Изменить размер шрифта - +
С чувством юмора у отца до последних дней был порядок…

Павел мучительно ломал голову, как бы найти благовидный предлог и сбежать хоть на пару часов. Но мама затеяла долгий чай и разговоры о том, кто был и кого не было на похоронах.

— Жаль, что не нашли никого из соседей по коммуналке. Хотя я дружила только с теткой Сережки, с которым ты в детский сад ходил, пока мы не переехали, он еще зверей здорово рисовал, помнишь?

— Так, смутно.

— А однажды он упал со стула, все перепугались, что ноги-руки переломал: хотел поближе рассмотреть роспись на двери, а потом нарисовать. Ты хоть ее помнишь?

— Вроде птички?..

— Да, ласточки. Интересно, что ужасы той коммуналки — общая ванная, толкотня в кухне — как-то сейчас умозрительно помнятся, как фон, а тогда были молоды, все кругом так жили, норма была. И детей нарожали кучу, чуть ли не за два года. Весь коридор оккупировали, носились, как безумные. Страшно было из кухни в комнату кастрюлю горячую нести — то один, то другой под ноги кидался. И коридор неширокий, он же был для прислуги, а для господ, как и полагается, — анфилада.

— Дом-то наш стоит, не добрались новые русские?

— Ой, я давно там не была. Сережа, между прочим, стал то ли художником, то ли искусствоведом. А тетю его я лет двадцать не видела, — вздохнула мама.

— Все-таки я не совсем понимаю: почему так уж важно прийти на похороны, если десятилетиями не общались?

— Да, конечно, предрассудок, но принято как-то — проводить в последний путь. Вообще провожать принято.
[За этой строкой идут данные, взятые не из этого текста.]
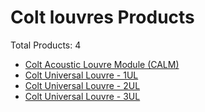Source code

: # Colt louvres Products

Total Products: 4

- [Colt Acoustic Louvre Module (CALM)](./colt_acoustic_louvre_module__calm__calm__reduces_noise_transmission_whilst_still_providing_ventilation_.md)
- [Colt Universal Louvre - 1UL](./colt_universal_louvre___1ul_single_bank_fixed_metal_external_louvre_system_for_screening_and_cladding_.md)
- [Colt Universal Louvre - 2UL](./colt_universal_louvre___2uldouble_bank__2ul__universal_louvre_fixed_metal_ventilation_louvre_system_.md)
- [Colt Universal Louvre - 3UL](./colt_universal_louvre___3ultriple_bank_universal_louvre_fixed_metal_weather_louvre_system_.md)
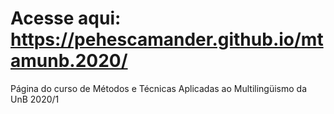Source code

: # Acesse aqui: https://pehescamander.github.io/mtamunb.2020/
Página do curso de Métodos e Técnicas Aplicadas ao Multilingüismo da UnB 2020/1
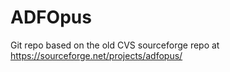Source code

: # ADFOpus
Git repo based on the old CVS sourceforge repo at https://sourceforge.net/projects/adfopus/
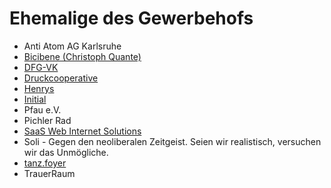 Ehemalige des Gewerbehofs
=========================

* Anti Atom AG Karlsruhe
* [Bicibene (Christoph Quante)](http://www.bicibene.com)
* [DFG-VK](http://www.dfg-vk.de/willkommen)
* [Druckcooperative](http://www.druckcoop.de)
* [Henrys](http://www.henrys-online.de)
* [Initial](http://initial-karlsruhe.de)
* Pfau e.V.
* Pichler Rad
* [SaaS Web Internet Solutions](https://www.saasweb.net)
* Soli - Gegen den neoliberalen Zeitgeist. Seien wir realistisch, versuchen wir das Unmögliche.
* [tanz.foyer](http://www.tanzfoyer.de)
* TrauerRaum

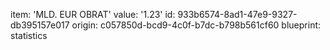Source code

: item: 'MLD. EUR OBRAT'
value: '1.23'
id: 933b6574-8ad1-47e9-9327-db395157e017
origin: c057850d-bcd9-4c0f-b7dc-b798b561cf60
blueprint: statistics
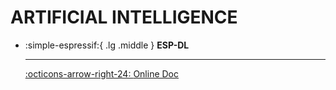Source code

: # ARTIFICIAL INTELLIGENCE

<div class="grid cards" markdown>

-   :simple-espressif:{ .lg .middle } __ESP-DL__

    ---

    [:octicons-arrow-right-24: <a href="https://docs.espressif.com/projects/esp-dl/en/latest/getting_started/readme.html" target="_blank"> Online Doc </a>](#)

</div>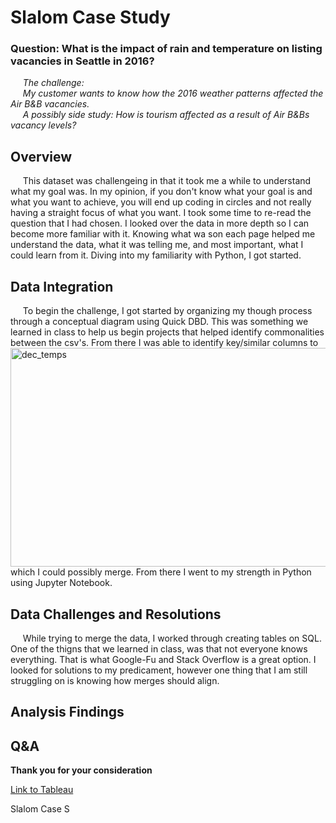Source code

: # Slalom Case Study
### Question: What is the impact of rain and temperature on listing vacancies in Seattle in 2016?<br>
&nbsp;&nbsp;&nbsp;&nbsp;&nbsp;_The challenge:<br>&nbsp;&nbsp;&nbsp;&nbsp;&nbsp;My customer wants to know how the 2016 weather patterns affected the Air B&B vacancies. <br>&nbsp;&nbsp;&nbsp;&nbsp;&nbsp;A possibly side study: How is tourism affected as a result of Air B&Bs vacancy levels?_

## Overview <br>
&nbsp;&nbsp;&nbsp;&nbsp;&nbsp;This dataset was challengeing in that it took me a while to understand what my goal was. In my opinion, if you don't know what your goal is and what you want to achieve, you will end up coding in circles and not really having a straight focus of what you want. I took some time to re-read the question that I had chosen. I looked over the data in more depth so I can become more familiar with it. Knowing what wa son each page helped me understand the data, what it was telling me, and most important, what I could learn from it. Diving into my familiarity with Python, I got started.<br>

## Data Integration<br>
&nbsp;&nbsp;&nbsp;&nbsp;&nbsp;To begin the challenge, I got started by organizing my though process through a conceptual diagram using Quick DBD. This was something we learned in class to help us begin projects that helped identify commonalities between the csv's.<img align="right" img width="550" height="350" alt="dec_temps" src="https://user-images.githubusercontent.com/89173945/163296337-e0d2603b-4184-4231-ae7a-f3b8e8a37d6d.png"> From there I was able to identify key/similar columns to which I could possibly merge. From there I went to my strength in Python using Jupyter Notebook. 

## Data Challenges and Resolutions

&nbsp;&nbsp;&nbsp;&nbsp;&nbsp;While trying to merge the data, I worked through creating tables on SQL. One of the thigns that we learned in class, was that not everyone knows everything. That is what Google-Fu and Stack Overflow is a great option. I looked for solutions to my predicament, however one thing that I am still struggling on is knowing how merges should align.

## Analysis Findings

## Q&A

**Thank you for your consideration**




[Link to Tableau](https://public.tableau.com/app/profile/christian7511/viz/SlalomCaseStudy_16498784085290/2016?publish=yes)

Slalom Case S
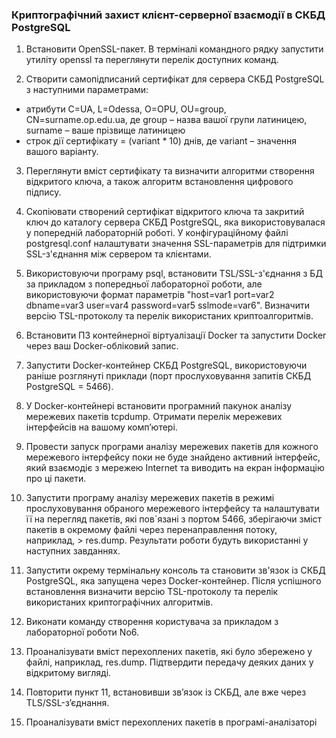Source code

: ### Криптографічний захист клієнт-серверної взаємодії в СКБД PostgreSQL

1. Встановити OpenSSL-пакет. В терміналі командного рядку запустити утиліту openssl та переглянути перелік доступних команд.

2. Створити самопідписаний сертифікат для сервера СКБД PostgreSQL з наступними параметрами:
- атрибути C=UA, L=Odessa, O=OPU, OU=group, CN=surname.op.edu.ua, де group – назва вашої групи латиницею, surname – ваше прізвище латиницею
- строк дії сертифікату = (variant * 10) днів, де variant – значення вашого варіанту.

3. Переглянути вміст сертифікату та визначити алгоритми створення відкритого ключа, а також алгоритм встановлення цифрового підпису.

4. Скопіювати створений сертифікат відкритого ключа та закритий ключ до каталогу сервера СКБД PostgreSQL, яка використовувалася у попередній лабораторній роботі. У конфігураційному файлі postgresql.conf налаштувати значення SSL-параметрів для підтримки SSL-з'єднання між сервером та клієнтами.

5. Використовуючи програму psql, встановити TSL/SSL-з'єднання з БД за прикладом з попередньої лабораторної роботи, але використовуючи формат параметрів "host=var1 port=var2 dbname=var3 user=var4 password=var5 sslmode=var6". Визначити версію TSL-протоколу та перелік використаних криптоалгоритмів.

6. Встановити ПЗ контейнерної віртуалізації Docker та запустити Docker через ваш Docker-обліковий запис.

7. Запустити Docker-контейнер СКБД PostgreSQL, використовуючи раніше розглянуті приклади (порт прослуховування запитів СКБД PostgreSQL = 5466).

8. У Docker-контейнері встановити програмний пакунок аналізу мережевих пакетів tcpdump. Отримати перелік мережевих інтерфейсів на вашому комп’ютері.

9. Провести запуск програми аналізу мережевих пакетів для кожного мережевого інтерфейсу поки не буде знайдено активний інтерфейс, який взаємодіє з мережею Internet та виводить на екран інформацію про ці пакети.

10. Запустити програму аналізу мережевих пакетів в режимі прослуховування обраного мережевого інтерфейсу та налаштувати її на перегляд пакетів, які пов`язані з портом 5466, зберігаючи зміст пакетів в окремому файлі через перенаправлення потоку, наприклад, > res.dump. Результати роботи будуть використанні у наступних завданнях.

11. Запустити окрему термінальну консоль та становити зв'язок із СКБД PostgreSQL, яка запущена через Docker-контейнер. Після успішного встановлення визначити версію TSL-протоколу та перелік використаних криптографічних алгоритмів.

12. Виконати команду створення користувача за прикладом з лабораторної роботи No6.

13. Проаналізувати вміст перехоплених пакетів, які було збережено у файлі, наприклад, res.dump. Підтвердити передачу деяких даних у відкритому вигляді.

14. Повторити пункт 11, встановивши зв’язок із СКБД, але вже через TLS/SSL-з’єднання.

15. Проаналізувати вміст перехоплених пакетів в програмі-аналізаторі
Ты зря не разрешаешь, чтобы я с тобой поехала в аэропорт, оттуда, говорят, теперь прекрасные электрички прямо до метро ходят.

— Мама, долгие проводы — лишние слезы.

Они помолчали. Павел замер: сейчас начнется. Куда бы уйти?.. И тут его осенило:

— Ты знаешь, я неправ. Вот ты сказала про соседку, про мальчика Сережу, про дом, а мне вдруг остро захотелось прогуляться по тем переулочкам, зайти во двор…

Он было заступился, но голос звучал так убедительно, что во всплеск ностальгии нельзя было не поверить.

— Иди, иди, погода чудная, вечера светлые. Папа всегда говорил, что переход на летнее время — единственное благое решение большевиков.

В передней, уже закрывая дверь, вдогонку, скороговоркой то важное, что мучило ее все эти дни:

— Теперь, когда папы нет, ты, может быть, с изумлением обнаружишь, что и со мной есть о чем поговорить, кроме лекарств и давления.

В другой момент его бы тронули, зацепили эти слова, но сейчас он, без малого шестидесятилетний профессор, с заметным животиком, презрев лифт, как школьник, летел вниз по ступенькам: «Свобода!!!»

 

Утром, когда такси стояло у подъезда, мама спохватилась: «Ты не взял ничего папиного на память». Уже не очень соображая, Павел сделал самое нелепое, что только можно было вообразить: наклонился и достал из-под стола плетеную вьетнамскую корзину для бумаг. Опомнился он в аэропорту, когда выбившиеся соломинки прорвали схваченный впопыхах полиэтиленовый пакет, и Павел, поежившись, представил себе, что скажет жена. Дно корзины еле держалось и было приклеено несколькими слоями белого лейкопластыря старательной рукой отца, не умевшего ничего делать кое-как. Именно из-за пластыря, который накручивали оборот за оборотом ловкие отцовские пальцы, он, наверное, и взял эту waste-paper basket, по-русски — корзину для бумаг, мусорную корзину. Только какой же это мусор — черновики, где теснились, кренясь то вверх, то вниз, ряды формул, внятные лишь посвященным знаки таинственного, невесть кому и зачем нужного знания.

Отец всегда писал только простым карандашом. Недавно Павел спросил его почему.